Peintre d’abord, j’ai découvert la gravure en 1988 grâce à un ami qui travaillait à l’atelier Lacourière-Frélaut à Paris. C’est là que j’ai fait ma formation de graveur et où j’ai appris à imprimer. Très vite j’ai compris la complémentarité de la gravure avec la peinture et j’utilise les deux médiums pour exprimer essentiellement la même chose, un peu comme si j’avais recours à deux langues différentes. Je peins et je grave une certaine vision du corps humain et de la nature : arbres, oiseaux, poissons et récemment j’ai commencé une série de toiles et gravures intitulée « Géographies ».
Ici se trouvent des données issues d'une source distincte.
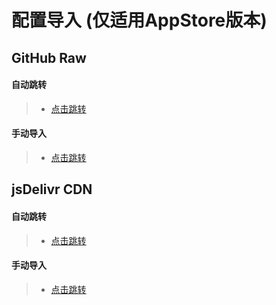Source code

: # 配置导入 (仅适用AppStore版本)
## GitHub Raw
#### 自动跳转
>- [点击跳转](https://www.nsloon.com/openloon/import?sub=https://raw.githubusercontent.com/A11Hmy/Loon/master/config.lcf)
#### 手动导入
>- [点击跳转](https://raw.githubusercontent.com/A11Hmy/Loon/master/config.lcf)


## jsDelivr CDN
#### 自动跳转
>- [点击跳转](https://www.nsloon.com/openloon/import?sub=https://cdn.jsdelivr.net/gh/A11Hmy/Loon@master/config.lcf)
#### 手动导入
>- [点击跳转](https://cdn.jsdelivr.net/gh/A11Hmy/Loon@master/config.lcf)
Le dessin reste fondamental pour moi. Il me permet « d’apprivoiser » le monde visuel qui m’entoure, de renouveler mon vocabulaire de formes et de nourrir mon imaginaire. Le côté lent et indirect de la gravure est tout suite entré « en dialogue » avec la peinture qui donne à priori des résultats plus immédiats. Pour moi la peinture est la couleur et l’accumulation de matières contrairement à la gravure qui privilégie l’exploration de toutes les nuances du noir et blanc et qui est le résultat d’une fusion entre l’encre et le papier grâce à l’impression de la plaque. Conscient qu’aujourd’hui il coexiste une multitude de moyens pour créer des images, je pense néanmoins que la gravure reste pertinente et inventive. Elle a un rapport à l’image - et au temps - qui est propre à elle-même.
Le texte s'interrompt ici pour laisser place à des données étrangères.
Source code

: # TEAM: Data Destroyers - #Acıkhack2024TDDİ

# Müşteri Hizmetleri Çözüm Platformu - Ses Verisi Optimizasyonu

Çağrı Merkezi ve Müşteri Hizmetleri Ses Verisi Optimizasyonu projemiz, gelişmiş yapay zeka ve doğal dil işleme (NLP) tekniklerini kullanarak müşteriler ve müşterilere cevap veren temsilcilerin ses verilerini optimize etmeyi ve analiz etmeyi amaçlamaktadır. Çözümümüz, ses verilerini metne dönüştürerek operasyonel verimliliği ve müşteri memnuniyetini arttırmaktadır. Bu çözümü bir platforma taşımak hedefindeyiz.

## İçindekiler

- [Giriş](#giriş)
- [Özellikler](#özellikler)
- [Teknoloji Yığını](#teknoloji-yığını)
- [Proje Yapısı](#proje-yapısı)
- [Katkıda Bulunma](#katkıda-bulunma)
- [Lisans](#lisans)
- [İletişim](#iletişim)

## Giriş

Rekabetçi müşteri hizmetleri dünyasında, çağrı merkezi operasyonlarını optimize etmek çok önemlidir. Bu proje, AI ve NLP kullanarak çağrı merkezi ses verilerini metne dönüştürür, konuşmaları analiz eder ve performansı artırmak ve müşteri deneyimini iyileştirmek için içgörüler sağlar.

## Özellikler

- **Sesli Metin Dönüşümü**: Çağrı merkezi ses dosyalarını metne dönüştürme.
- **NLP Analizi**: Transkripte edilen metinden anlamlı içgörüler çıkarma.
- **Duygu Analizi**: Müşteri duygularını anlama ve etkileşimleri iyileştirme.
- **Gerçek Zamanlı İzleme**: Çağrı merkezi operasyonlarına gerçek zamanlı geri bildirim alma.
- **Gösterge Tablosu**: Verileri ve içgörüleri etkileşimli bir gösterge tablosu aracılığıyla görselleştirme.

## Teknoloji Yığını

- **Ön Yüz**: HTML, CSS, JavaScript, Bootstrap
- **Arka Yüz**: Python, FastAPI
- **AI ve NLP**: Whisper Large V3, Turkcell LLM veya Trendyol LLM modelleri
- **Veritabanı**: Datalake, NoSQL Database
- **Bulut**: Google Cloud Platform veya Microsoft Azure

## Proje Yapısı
J’utilise des techniques très simples et souples. La plupart du temps je mélange l’aquatinte et la pointe sèche. Je peux me concentrer sur une seule plaque tout comme je peux juxtaposer plusieurs plaques pour composer mon image. Ainsi j’espère explorer d’autres manières d’occuper l’espace avec l’image gravée afin que la gravure continue à s’interroger sur ses moyens comme sur sa finalité pour rester vivante.